▸ Exercise passage:
Seagate announces 60TB SAS SSD

Today at the Flash Memory Summit in Santa Clara, California Seagate Technology made two big announcements: they announced a 60TB Serial Attached SCSI (SAS) solid-state-drive (SSD) and a new 8TB Nytro XP7200 NVMe SSD. The 60TB SSD is currently the largest SSD to be demonstrated. These latest announcements round out Seagate’s enterprise portfolio of drives with these new innovative options in SSDs.
 
Data continues to grow with no end in site. While data centers too are growing at a fast rate, and becoming larger and larger, most companies prefer a way to increase density versus building new data centers. The new 60TB SAS SSD from Seagate aims to address these issues with a capacity that is four times larger than the next highest-capacity SSD currently available. 60TB is enough capacity to store 400 million photos on a typical social media platform, or 12,000 DVD movies. The drive comes in 3.5” form factor, taking up the same space as a current HDD.
 
To help keep the cost per gigabyte lower, the new 60TB SAS SSD uses single controller architecture. The new drive also accommodates both hot and cold data helping simplify the setup of different types of storage for different types of data. In other words, hot and cold data can be stored on the same drive in the same server with no need to add additional management steps. Seagate goes on to state that the new drive’s flexible architecture provides a pathway for data centers to continue to grow from the current capacity of 60TB to 100TB or more in the future.

▸ What the task requires:
Translate this sentence from the Seagate announcement text into Spanish: "The 60TB SSD is currently the largest SSD to be demonstrated." Work only from the Seagate announcement text.

(Dataset records)
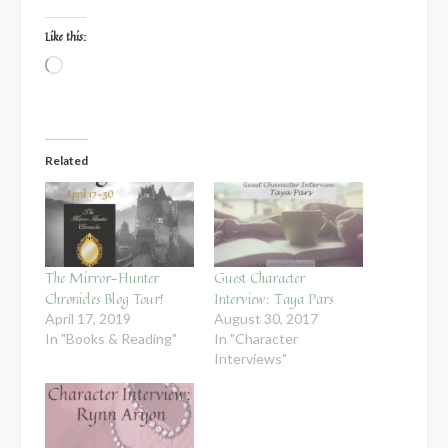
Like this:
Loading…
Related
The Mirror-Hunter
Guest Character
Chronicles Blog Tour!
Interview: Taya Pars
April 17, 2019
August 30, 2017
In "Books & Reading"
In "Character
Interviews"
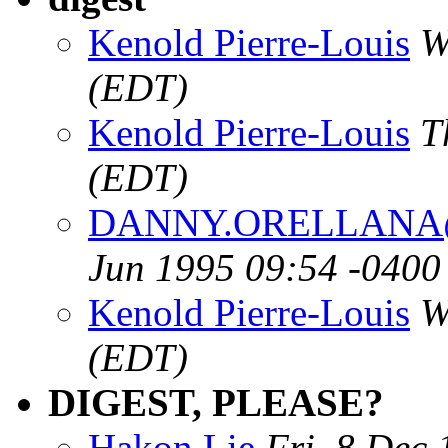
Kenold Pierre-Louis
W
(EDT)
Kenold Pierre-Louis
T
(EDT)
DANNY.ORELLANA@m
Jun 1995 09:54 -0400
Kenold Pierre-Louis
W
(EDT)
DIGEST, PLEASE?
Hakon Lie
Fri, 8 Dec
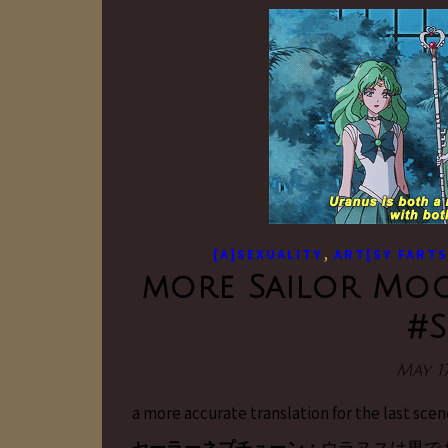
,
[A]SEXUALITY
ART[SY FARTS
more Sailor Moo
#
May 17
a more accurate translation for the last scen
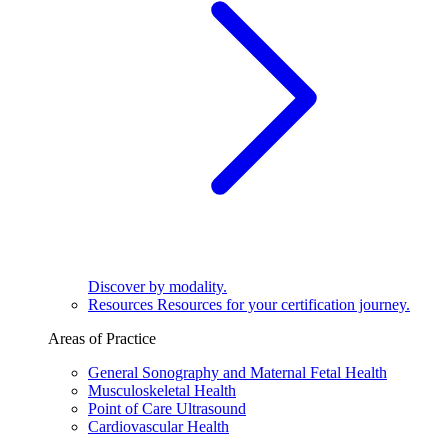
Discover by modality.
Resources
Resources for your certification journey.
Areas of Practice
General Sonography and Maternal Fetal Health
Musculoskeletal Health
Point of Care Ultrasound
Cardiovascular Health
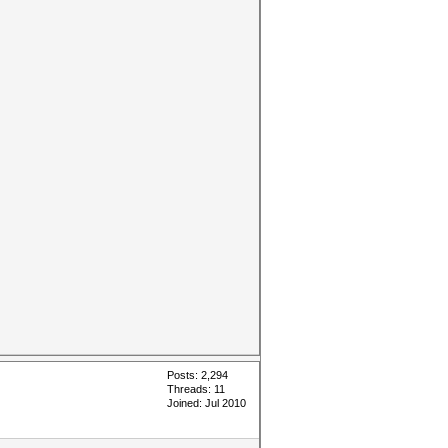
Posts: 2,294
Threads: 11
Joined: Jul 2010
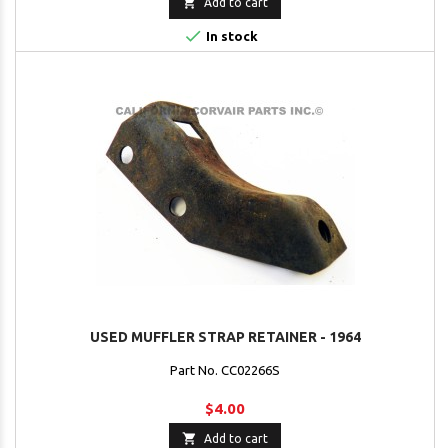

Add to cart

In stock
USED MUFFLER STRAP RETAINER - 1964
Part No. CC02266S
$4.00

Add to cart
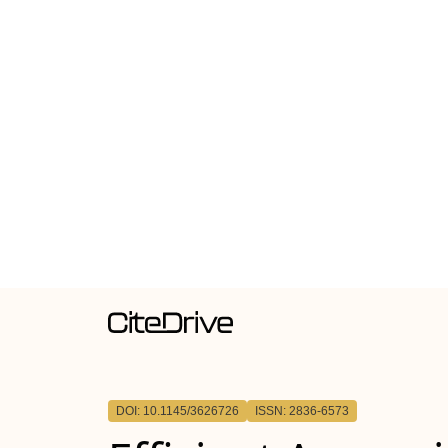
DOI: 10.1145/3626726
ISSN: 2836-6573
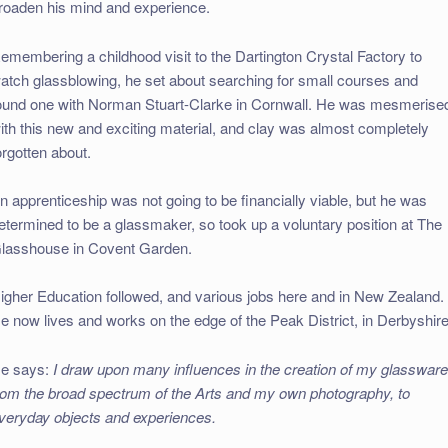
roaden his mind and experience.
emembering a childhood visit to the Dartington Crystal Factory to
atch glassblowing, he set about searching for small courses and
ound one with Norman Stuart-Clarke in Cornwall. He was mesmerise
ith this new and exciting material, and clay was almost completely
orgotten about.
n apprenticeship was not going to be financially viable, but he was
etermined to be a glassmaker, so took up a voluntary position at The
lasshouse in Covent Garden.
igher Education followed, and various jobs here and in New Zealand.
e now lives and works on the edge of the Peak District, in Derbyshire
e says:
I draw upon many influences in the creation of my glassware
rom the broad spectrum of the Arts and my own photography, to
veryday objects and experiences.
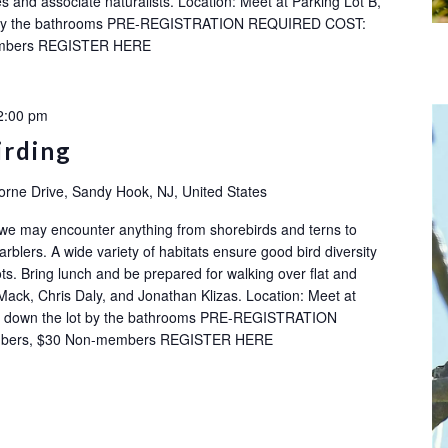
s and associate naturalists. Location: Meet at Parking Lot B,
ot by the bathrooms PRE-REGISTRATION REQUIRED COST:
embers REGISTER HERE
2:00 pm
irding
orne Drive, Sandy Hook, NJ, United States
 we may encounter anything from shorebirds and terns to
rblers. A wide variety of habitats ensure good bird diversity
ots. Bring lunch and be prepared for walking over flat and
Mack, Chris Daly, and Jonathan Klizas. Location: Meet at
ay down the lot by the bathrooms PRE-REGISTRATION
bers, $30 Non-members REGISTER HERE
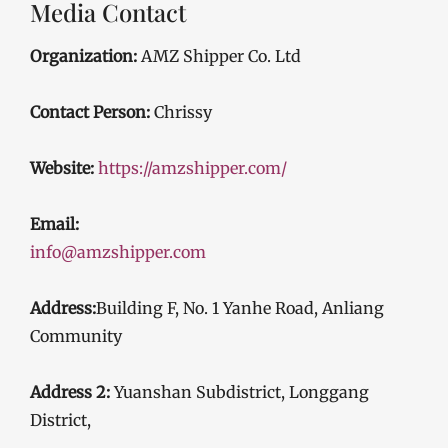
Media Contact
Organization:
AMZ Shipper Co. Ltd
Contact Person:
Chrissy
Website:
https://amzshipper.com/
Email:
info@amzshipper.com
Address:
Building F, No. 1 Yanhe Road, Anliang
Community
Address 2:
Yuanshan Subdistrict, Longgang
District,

▸ Output below:
El SSD de 60 TB es actualmente el SSD más grande que se ha demostrado.